Le tribunal judiciaire de Dijon a rendu son verdict ce mercredi : un homme de 20 ans, originaire de l'Yonne, a été condamné à deux ans de prison pour avoir agressé violemment un autre jeune à la place de la République lors d'une altercation survenue en février 2026. Évaluée à six mois, la peine ferme sera purgée avec un bracelet électronique, en plus d'une indemnisation de 7 000€ accordée à la victime et de 500€ à sa mère.
La procureure a souligné la "violence extrême" de cette agression. Un unique coup de poing, sans arme ni fracas, suffisant pour mettre K.O. Arthur, le jeune touché. Ce coup a causé un traumatisme crânien sérieux, des fractures multiples du visage et une incapacité totale de travail pendant 45 jours. La victime, présente à l'audience, a déclaré, "je suis trop fatigué" mais a été soutenue par sa famille réunie dans la salle d'audience.
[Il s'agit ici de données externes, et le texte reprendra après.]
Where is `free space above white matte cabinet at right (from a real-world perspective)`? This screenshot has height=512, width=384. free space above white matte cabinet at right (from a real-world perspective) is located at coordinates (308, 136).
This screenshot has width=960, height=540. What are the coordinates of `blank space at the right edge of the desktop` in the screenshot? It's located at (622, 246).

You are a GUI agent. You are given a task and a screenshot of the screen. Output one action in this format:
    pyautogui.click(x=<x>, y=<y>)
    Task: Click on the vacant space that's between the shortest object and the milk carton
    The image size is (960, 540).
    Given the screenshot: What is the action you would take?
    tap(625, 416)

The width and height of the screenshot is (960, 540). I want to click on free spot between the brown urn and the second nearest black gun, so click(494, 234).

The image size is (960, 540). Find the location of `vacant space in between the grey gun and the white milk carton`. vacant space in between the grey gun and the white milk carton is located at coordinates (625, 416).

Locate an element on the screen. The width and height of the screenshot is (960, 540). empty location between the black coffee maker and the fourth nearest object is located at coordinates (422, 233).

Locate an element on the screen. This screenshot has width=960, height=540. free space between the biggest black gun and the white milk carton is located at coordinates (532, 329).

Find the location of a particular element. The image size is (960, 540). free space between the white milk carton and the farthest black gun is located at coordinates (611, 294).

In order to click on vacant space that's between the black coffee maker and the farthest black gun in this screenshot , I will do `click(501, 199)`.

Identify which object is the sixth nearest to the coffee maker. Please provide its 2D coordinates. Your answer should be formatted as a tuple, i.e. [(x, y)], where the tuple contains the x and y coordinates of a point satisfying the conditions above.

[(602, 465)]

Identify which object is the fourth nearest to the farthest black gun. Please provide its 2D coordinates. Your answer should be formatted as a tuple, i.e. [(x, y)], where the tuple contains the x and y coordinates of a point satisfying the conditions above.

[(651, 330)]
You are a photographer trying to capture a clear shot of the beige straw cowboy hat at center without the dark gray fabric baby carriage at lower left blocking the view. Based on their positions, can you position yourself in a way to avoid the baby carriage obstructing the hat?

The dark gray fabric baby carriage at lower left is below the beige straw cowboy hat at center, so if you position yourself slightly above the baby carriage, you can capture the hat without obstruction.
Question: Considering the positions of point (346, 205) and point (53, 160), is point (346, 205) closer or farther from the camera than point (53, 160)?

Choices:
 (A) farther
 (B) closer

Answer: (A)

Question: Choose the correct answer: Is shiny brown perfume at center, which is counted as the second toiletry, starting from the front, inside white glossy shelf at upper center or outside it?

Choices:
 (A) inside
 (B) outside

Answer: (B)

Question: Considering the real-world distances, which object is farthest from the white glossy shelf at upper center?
Un coup de poing, un traumatisme crânien
Des témoins de la scène rapportent que ce coup de poing, bien que brutal, était inattendu. Jehan, l'agresseur, a relaté lors de son témoignage qu'il avait perçu une menace imminente dans l'attitude d'Arthur. Cette justification a suscité des doutes chez la procureure, qui a remis en question la logique de sa réaction.
Alors que les circonstances de l'agression demeurent floues, des témoignages corroborent l'idée que le groupe d'amis d'Arthur était en train de fêter un événement lorsqu'ils ont croisé Jehan et ses camarades. À un moment donné, un geste amical de Jehan s'est transformé en malentendu, déclenchant une réaction violente et inattendue.
Ni boxeur ni bagarreur
Jehan, dont le casier judiciaire est vierge, a affirmé assumer ses actes tout en précisant qu'il n'était ni boxeur ni amateur de combat. "Oui, j'avais consommé de l'alcool, mais j'étais conscient de ce que je faisais", a-t-il martelé. Ce constat a intrigué le tribunal, qui s'est interrogé sur la capacité de Jehan à maîtriser ses gestes dans un moment d'instabilité.
Agression homophobe ?
Alors que les éléments matériels ne permettent pas de conclure sur les propos échangés lors de l'altercation, une insulte homophobe aurait pu être à l'origine du coup de poing donné par Jehan. Me Vincent Julé-Parade, avocat de la victime, a souligné que les tensions résultaient de l'homosexualité d'un ami d'Arthur, bien que Jehan ait nié connaître cette réalité avant l'échange. Le tribunal n'a cependant pas retenu le caractère homophobe dans sa décision.
Ces événements soulèvent des interrogations profondes sur la violence dans les interactions sociales des jeunes adultes et les conséquences tragiques qui peuvent en résulter, une situation que le ministère public et les experts en justice vont devoir examiner avec attention.